Begin MATERIAL TO PROCESS

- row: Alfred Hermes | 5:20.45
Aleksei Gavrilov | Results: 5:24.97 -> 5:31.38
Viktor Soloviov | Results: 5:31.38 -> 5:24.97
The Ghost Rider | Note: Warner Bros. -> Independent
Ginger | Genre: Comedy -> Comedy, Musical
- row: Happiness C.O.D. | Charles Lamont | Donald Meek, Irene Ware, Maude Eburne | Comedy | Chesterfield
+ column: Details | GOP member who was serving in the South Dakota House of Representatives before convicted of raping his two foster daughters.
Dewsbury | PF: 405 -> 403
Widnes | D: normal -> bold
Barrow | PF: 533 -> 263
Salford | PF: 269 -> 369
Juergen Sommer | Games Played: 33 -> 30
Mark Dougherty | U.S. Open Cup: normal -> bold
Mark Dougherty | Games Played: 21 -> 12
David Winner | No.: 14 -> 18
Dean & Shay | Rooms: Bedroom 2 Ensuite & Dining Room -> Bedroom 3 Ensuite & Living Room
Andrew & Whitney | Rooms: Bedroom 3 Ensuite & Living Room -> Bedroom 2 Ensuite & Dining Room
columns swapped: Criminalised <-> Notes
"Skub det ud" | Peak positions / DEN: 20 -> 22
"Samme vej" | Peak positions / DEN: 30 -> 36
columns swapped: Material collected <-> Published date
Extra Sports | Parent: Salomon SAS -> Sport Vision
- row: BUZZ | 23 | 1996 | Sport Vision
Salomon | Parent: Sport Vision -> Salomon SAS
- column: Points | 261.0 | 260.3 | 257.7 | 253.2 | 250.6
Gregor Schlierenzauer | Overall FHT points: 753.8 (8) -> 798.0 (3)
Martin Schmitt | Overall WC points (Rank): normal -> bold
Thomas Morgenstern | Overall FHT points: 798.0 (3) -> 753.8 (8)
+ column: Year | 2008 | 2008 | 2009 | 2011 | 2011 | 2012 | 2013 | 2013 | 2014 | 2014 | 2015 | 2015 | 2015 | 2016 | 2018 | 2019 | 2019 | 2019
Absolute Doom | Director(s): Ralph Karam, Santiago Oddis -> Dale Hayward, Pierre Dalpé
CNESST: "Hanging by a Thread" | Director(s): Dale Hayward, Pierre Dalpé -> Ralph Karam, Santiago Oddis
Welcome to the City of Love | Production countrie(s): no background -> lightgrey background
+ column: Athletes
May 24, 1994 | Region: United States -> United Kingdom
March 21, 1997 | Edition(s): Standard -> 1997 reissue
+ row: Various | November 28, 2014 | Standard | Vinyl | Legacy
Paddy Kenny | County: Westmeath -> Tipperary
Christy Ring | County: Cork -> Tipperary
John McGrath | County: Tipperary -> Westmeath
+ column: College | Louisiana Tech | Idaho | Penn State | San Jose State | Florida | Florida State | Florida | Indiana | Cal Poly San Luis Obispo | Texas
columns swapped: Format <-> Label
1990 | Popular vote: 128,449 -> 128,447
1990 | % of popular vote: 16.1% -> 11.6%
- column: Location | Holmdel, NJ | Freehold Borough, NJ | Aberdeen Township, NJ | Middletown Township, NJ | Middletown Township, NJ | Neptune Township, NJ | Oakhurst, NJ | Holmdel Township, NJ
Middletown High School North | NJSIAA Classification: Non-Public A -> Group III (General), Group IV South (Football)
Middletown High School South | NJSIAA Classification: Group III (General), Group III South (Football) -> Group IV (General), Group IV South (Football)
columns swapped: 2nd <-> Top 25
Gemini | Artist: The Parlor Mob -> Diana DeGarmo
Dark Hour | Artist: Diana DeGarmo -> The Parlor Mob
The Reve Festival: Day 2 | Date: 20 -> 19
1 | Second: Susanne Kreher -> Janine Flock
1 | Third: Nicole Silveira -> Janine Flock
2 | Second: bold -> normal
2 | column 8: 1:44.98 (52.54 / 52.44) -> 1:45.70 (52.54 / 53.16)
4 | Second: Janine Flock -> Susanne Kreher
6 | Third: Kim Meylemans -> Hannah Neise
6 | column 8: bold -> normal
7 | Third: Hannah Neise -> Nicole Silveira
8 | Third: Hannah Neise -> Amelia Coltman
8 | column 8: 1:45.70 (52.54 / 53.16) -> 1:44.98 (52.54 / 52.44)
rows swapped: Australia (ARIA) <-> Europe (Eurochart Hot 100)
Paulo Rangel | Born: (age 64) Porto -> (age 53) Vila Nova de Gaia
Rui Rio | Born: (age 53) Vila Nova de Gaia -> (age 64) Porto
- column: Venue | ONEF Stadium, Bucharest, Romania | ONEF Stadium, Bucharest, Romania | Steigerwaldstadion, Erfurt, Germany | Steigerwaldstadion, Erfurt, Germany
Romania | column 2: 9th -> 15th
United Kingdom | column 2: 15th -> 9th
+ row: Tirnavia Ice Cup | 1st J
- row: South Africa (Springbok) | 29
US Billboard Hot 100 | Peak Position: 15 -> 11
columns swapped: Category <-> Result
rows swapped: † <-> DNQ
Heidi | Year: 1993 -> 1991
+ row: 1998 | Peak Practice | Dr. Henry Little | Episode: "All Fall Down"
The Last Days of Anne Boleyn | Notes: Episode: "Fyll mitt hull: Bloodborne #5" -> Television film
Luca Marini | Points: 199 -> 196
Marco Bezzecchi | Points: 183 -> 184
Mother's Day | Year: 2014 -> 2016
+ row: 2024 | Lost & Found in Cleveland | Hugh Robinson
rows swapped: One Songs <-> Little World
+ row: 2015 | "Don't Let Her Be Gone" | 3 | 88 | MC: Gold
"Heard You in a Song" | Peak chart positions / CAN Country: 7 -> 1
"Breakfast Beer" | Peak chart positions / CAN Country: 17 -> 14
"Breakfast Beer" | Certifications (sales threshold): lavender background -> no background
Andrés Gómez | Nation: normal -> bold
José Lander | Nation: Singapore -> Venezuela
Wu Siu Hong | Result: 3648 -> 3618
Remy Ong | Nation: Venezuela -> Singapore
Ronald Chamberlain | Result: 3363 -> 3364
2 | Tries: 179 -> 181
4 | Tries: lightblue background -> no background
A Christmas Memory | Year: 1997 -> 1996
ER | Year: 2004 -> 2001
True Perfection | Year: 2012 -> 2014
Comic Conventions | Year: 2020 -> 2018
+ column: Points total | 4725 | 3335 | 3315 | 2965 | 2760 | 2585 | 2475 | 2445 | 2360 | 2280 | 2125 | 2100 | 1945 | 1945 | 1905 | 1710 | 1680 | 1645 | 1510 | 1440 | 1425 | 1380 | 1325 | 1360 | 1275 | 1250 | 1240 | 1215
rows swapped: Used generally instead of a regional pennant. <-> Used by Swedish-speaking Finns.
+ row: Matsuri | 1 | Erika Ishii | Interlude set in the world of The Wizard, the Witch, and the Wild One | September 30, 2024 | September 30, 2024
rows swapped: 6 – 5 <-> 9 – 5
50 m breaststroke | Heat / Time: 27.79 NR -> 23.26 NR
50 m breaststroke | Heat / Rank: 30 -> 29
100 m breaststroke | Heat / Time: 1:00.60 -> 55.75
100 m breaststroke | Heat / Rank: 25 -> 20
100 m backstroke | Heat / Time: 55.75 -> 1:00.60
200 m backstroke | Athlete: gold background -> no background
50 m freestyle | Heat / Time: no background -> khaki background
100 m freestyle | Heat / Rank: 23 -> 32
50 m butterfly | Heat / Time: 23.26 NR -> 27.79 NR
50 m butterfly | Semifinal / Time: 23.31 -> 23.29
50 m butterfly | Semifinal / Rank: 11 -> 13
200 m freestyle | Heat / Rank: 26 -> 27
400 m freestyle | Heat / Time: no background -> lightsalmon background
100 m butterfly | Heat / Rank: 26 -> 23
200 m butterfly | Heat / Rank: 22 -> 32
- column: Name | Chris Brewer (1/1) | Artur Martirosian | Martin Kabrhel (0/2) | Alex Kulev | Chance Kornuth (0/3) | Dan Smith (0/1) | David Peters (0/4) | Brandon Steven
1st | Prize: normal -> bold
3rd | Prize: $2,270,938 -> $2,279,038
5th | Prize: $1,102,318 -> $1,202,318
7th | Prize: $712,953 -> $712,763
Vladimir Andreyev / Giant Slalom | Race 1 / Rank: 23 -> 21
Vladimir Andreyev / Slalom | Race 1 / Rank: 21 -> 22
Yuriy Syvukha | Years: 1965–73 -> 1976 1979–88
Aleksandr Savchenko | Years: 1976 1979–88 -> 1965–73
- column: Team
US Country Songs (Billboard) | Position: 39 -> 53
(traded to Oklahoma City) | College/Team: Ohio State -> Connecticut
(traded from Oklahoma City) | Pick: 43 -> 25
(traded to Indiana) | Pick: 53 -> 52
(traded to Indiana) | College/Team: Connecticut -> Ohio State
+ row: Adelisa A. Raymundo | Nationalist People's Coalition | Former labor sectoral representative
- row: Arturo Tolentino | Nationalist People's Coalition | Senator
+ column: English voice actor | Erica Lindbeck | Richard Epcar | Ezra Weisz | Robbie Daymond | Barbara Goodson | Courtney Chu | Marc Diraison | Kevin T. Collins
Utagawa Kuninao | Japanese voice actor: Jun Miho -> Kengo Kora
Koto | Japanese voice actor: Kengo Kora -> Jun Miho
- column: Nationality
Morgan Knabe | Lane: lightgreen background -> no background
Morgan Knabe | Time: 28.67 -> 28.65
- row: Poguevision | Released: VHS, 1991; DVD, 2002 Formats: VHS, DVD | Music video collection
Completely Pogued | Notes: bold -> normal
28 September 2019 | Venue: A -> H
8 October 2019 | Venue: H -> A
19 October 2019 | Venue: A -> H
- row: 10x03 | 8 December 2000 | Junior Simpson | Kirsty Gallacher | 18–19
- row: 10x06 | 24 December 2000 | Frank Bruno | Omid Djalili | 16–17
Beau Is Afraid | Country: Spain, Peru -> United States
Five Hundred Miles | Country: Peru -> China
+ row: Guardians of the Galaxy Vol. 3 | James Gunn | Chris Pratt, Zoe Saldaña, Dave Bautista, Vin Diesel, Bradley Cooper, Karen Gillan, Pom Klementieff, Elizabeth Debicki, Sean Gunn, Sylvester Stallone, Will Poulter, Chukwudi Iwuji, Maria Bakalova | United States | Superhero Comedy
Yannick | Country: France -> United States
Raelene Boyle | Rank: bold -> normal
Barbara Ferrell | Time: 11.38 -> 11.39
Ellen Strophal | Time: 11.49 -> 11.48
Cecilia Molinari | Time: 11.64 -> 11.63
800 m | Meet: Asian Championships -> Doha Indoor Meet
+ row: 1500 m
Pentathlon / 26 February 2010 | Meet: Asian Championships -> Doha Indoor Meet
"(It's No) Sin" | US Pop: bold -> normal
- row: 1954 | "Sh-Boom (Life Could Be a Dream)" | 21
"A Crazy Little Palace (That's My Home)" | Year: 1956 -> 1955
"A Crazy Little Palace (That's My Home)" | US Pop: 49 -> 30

End MATERIAL TO PROCESS

[THE EXERCISE] Render the lines from the first one through the line containing "- row: BUZZ | 23 | 1996 | Sport Vision" as a numbered list, leaving out blank lines.

[REPLY]
1. - row: Alfred Hermes | 5:20.45
2. Aleksei Gavrilov | Results: 5:24.97 -> 5:31.38
3. Viktor Soloviov | Results: 5:31.38 -> 5:24.97
4. The Ghost Rider | Note: Warner Bros. -> Independent
5. Ginger | Genre: Comedy -> Comedy, Musical
6. - row: Happiness C.O.D. | Charles Lamont | Donald Meek, Irene Ware, Maude Eburne | Comedy | Chesterfield
7. + column: Details | GOP member who was serving in the South Dakota House of Representatives before convicted of raping his two foster daughters.
8. Dewsbury | PF: 405 -> 403
9. Widnes | D: normal -> bold
10. Barrow | PF: 533 -> 263
11. Salford | PF: 269 -> 369
12. Juergen Sommer | Games Played: 33 -> 30
13. Mark Dougherty | U.S. Open Cup: normal -> bold
14. Mark Dougherty | Games Played: 21 -> 12
15. David Winner | No.: 14 -> 18
16. Dean & Shay | Rooms: Bedroom 2 Ensuite & Dining Room -> Bedroom 3 Ensuite & Living Room
17. Andrew & Whitney | Rooms: Bedroom 3 Ensuite & Living Room -> Bedroom 2 Ensuite & Dining Room
18. columns swapped: Criminalised <-> Notes
19. "Skub det ud" | Peak positions / DEN: 20 -> 22
20. "Samme vej" | Peak positions / DEN: 30 -> 36
21. columns swapped: Material collected <-> Published date
22. Extra Sports | Parent: Salomon SAS -> Sport Vision
23. - row: BUZZ | 23 | 1996 | Sport Vision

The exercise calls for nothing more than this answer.